A million horses were taken from Britain to France to “fight” in the First World War; only 62,000 returned. Their treatment and the horrors they endured matched those of the soldiers who rode and led them.
The story of these loyal and willing animals is brilliantly brought to life in Warhorse, which has been on and off the London stage since October 2007 and has been running at the New London Theatre since March 2009. This is puppetry at its highest and most magical level. The technical brilliance of the Handspring Puppet Company dazzles the audience into soon believing the life-size animals rearing up before them are the real deal. Every twitch and flicker and heartbeat is magically conveyed by a cast of five horses manipulated by twelve puppeteers blended into the animals’ fabric.

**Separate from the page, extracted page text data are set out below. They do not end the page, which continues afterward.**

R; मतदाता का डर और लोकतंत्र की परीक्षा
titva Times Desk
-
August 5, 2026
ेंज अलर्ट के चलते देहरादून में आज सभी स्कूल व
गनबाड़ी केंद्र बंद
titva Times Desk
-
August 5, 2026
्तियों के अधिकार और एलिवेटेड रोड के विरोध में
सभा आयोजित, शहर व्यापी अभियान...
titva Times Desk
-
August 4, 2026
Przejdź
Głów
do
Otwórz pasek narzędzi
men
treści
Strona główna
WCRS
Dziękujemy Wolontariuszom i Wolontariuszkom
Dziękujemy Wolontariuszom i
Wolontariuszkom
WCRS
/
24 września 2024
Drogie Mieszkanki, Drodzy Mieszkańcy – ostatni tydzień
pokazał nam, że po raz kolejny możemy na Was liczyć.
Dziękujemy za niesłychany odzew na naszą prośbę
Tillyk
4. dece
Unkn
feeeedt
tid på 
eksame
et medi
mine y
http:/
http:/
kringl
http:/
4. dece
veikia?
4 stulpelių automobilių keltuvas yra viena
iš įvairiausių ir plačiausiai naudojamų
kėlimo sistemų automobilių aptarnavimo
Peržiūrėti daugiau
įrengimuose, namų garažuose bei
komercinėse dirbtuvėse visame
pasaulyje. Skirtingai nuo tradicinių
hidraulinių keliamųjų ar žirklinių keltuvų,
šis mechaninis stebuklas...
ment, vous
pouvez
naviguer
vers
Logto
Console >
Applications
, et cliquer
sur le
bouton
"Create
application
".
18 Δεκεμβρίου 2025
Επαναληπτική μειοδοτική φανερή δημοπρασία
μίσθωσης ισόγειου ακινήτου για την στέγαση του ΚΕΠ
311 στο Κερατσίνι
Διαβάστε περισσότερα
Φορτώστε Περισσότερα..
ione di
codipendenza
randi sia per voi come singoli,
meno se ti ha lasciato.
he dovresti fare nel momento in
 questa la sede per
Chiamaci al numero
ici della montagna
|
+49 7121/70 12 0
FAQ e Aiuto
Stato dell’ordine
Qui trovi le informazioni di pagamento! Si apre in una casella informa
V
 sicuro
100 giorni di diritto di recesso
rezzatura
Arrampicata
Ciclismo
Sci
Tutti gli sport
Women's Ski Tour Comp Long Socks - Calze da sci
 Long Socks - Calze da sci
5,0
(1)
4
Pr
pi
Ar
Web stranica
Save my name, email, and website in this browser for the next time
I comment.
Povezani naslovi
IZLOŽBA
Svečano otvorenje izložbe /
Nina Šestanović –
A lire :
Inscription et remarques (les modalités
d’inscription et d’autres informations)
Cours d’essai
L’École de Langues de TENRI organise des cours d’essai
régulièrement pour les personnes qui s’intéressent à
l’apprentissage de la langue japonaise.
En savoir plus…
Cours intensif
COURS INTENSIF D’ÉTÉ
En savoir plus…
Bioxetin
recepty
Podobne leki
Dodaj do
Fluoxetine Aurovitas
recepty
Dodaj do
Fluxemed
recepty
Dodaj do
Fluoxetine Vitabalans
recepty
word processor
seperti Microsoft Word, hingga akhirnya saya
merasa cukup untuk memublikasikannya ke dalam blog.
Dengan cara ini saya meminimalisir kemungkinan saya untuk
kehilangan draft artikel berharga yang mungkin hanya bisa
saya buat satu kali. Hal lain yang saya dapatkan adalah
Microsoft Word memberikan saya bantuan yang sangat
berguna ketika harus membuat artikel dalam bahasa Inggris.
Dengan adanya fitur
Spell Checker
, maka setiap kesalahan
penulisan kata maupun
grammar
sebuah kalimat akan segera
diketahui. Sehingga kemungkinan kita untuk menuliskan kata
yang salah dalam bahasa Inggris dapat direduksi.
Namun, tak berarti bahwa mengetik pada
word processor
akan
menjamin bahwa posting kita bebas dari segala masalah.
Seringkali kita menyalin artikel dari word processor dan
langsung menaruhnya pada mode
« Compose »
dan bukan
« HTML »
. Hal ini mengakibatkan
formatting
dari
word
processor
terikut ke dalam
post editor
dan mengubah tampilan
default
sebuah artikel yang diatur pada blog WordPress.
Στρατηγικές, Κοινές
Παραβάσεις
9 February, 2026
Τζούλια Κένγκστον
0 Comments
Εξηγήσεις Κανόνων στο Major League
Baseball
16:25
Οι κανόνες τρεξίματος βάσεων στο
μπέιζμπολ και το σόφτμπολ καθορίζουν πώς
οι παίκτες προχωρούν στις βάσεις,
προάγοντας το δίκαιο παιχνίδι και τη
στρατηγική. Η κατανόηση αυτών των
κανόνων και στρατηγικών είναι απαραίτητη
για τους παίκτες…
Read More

Based on the book by Michael Morpurgo, Warhorse is far from a simple children’s tale. It is hard-edged, ripe with barrack room language and scenes that jolt and shock. It follows the tale of a pony, bought at a bitterly fought auction between rival farmer brothers, that is tamed and befriended by the farmer’s son before being sold to the army for service in France. It is wounded, captured by the Germans and rescued by the French in scenes that mirror the brutally shattering war experiences of troops on both sides of the conflict.
Set against a simple backdrop of battlefield visuals and with occasional outbursts of mournfully lyrical songs, the action flows across the stage and into the auditorium to become totally involving. It’s absorbing, often moving and continually exciting theatre with a difference. Punch & Judy was never like this.